Uli Hoeness verdict hands Bayern tough choice
Munich: Bayern Munich may be dominating and setting records on the pitch, but off it the European champions have tough decisions to make with club president Uli Hoeness now likely jail-bound for tax fraud.
Hoeness`s three-and-a-half-year sentence Thursday in a Munich court has sent shock waves through the Champions League holders and will force them to live without the figurehead and driving force behind their success.
"Uli Hoeness is the most important person in this club," star coach Pep Guardiola said earlier this week, expressing a widely-held sentiment. "Uli is a friend and it will always remain so."
Hoeness`s fall from grace comes with the club he built on the ascendancy and confirmed as the best club side on the planet after winning the Club World Cup last December.
Hoeness, 62, was still both president and chairman of the board, which had refused his resignation last May, vowing to back him until his trial was heard.
Amidst calls from German politicians for Hoeness`s resignation, the board stood by him as he shed tears of gratitude.
There has been zero condemnation from within the tight-knit Bayern camp.
The club`s stance was that tax matters were personal choices made by Hoeness, unconnected to his work as an employee, but his conviction now tarnishes the image of his beloved Bayern.
Certainly, any decision to accept his resignation or force him to stand down will not be taken lightly, as his defence team said it would appeal the verdict.
"He personifies FC Bayern, so he belongs here," Franz Beckenbauer insisted to broadcaster Sky after Hoeness attended Tuesday`s Champions League draw with Arsenal while his trial was ongoing.
"Perhaps he needs the support and encouragement."Fear of the looming verdict was already weighing heavily on Hoeness.
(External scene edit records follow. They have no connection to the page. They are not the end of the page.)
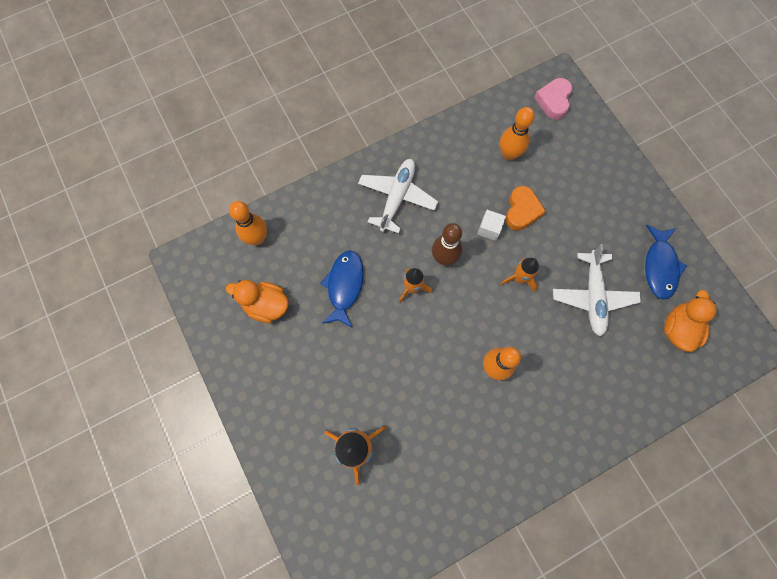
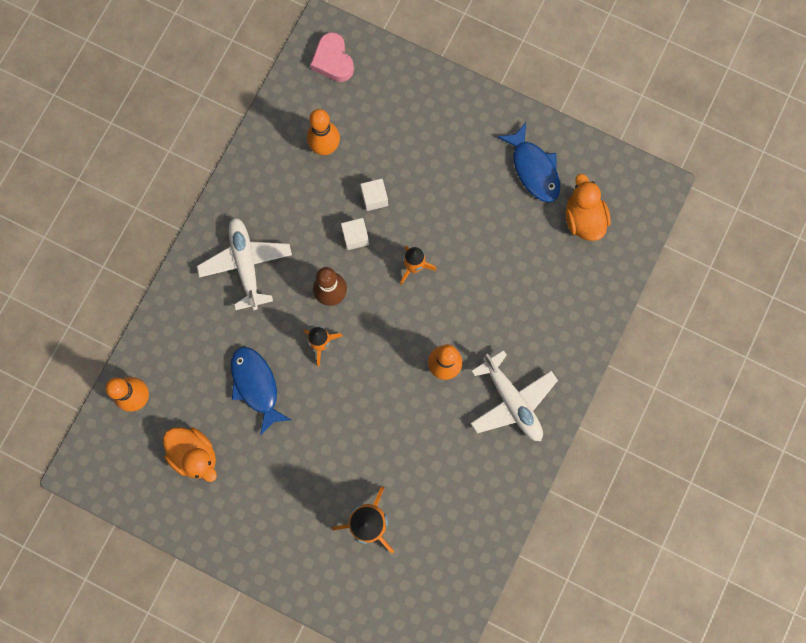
camera: 35 degrees left, 5 degrees up
orange duck [226,280,289,323] -> orange duck turned 120 degrees counterclockwise [163,427,217,482]
orange heart [505,186,546,231] -> white cube [360,179,388,211]
white plane [553,244,641,336] -> white plane moved to [471,350,558,441]

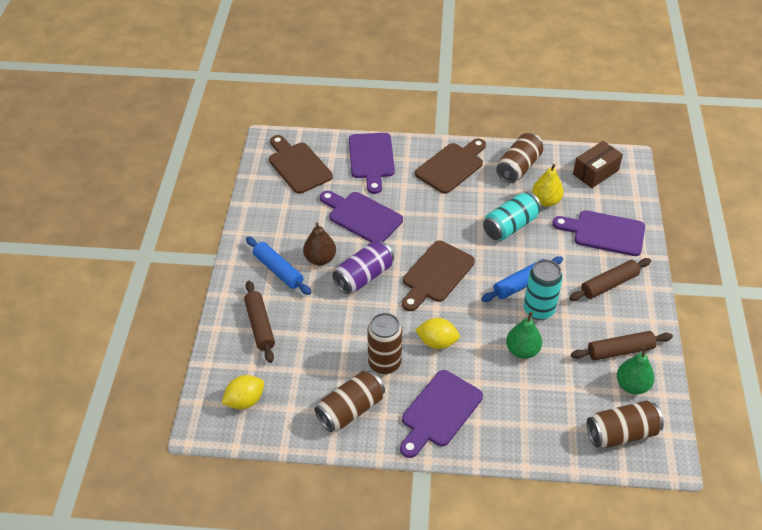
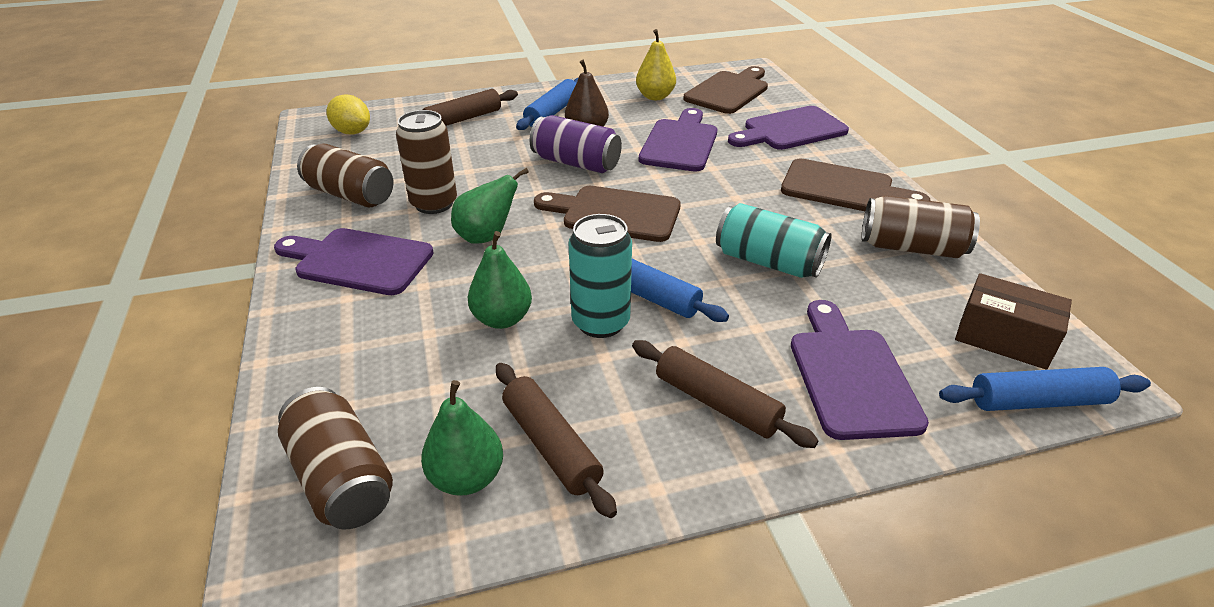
camera: 70 degrees right, 10 degrees down
yellow lemon [415,318,460,349] -> green pear [451,168,529,244]
yellow pear [532,164,564,207] -> yellow pear moved to [636,29,676,100]
none -> blue rolling pin [939,367,1151,411]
Joined by his wife Susi and brother Dieter, Hoeness cut a forlorn figure at Munich`s Allianz Arena.
There was little support from the 68,000 fans packed into the stadium: only a single "Uli" banner could be seen on the south curve where the club`s die-hard fans congregate.
This is despite the key role he has played as the club`s driving force.
All five of Bayern`s European titles in 1974, 1975, 1976, 2001 and 2013 came with him involved as either a player, general manager or club president.
Before his arrival as an 18-year-old in 1970, they had won just two of their 23 German league titles.
Bayern became Germany`s first side to win the treble of Champions League, Bundesliga and German Cup under Jupp Heynckes last season, breaking or equalling 25 league records.
Hoeness was instrumental in luring Heynckes`s successor Guardiola to Munich and Bayern have thrived this season under the Spaniard, enjoying a 20-point lead in the league.
Bayern are on a record 49-match unbeaten run in the league and having reached the quarter-finals, could become the first team to defend the Champions League title.
But as a club that places great store in its ethical approach to ticket prices and as staunch support of UEFA`s Financial Fair Play regulations, Hoeness is now a deep embarrassment to the Bavarians.
He has repeatedly scorned Europe`s wealthier clubs, such as Chelsea and Paris Saint-Germain, for how their rich owners have used their wealth to challenge for titles.
He has often voiced criticism of the debts incurred by the top clubs in Spain at a time of economic struggle in the country.
His uncompromising approach and finger-pointing has won him few friends outside of FC Bayern.
The German media has had a field day by recycling some of his previous statements.
"Of course I want success, but not at any price," he told magazine Brand Eins in 2011. "When it comes to money, sometimes you have to be satisfied."
The key problem for Bayern now is how they handle Hoeness and the fallout from his verdict.
"Uli Hoeness is a very important person for us. He`s a great man for this club," France winger Franck Ribery said after the Arsenal match.
"You can`t envisage Bayern without Hoeness."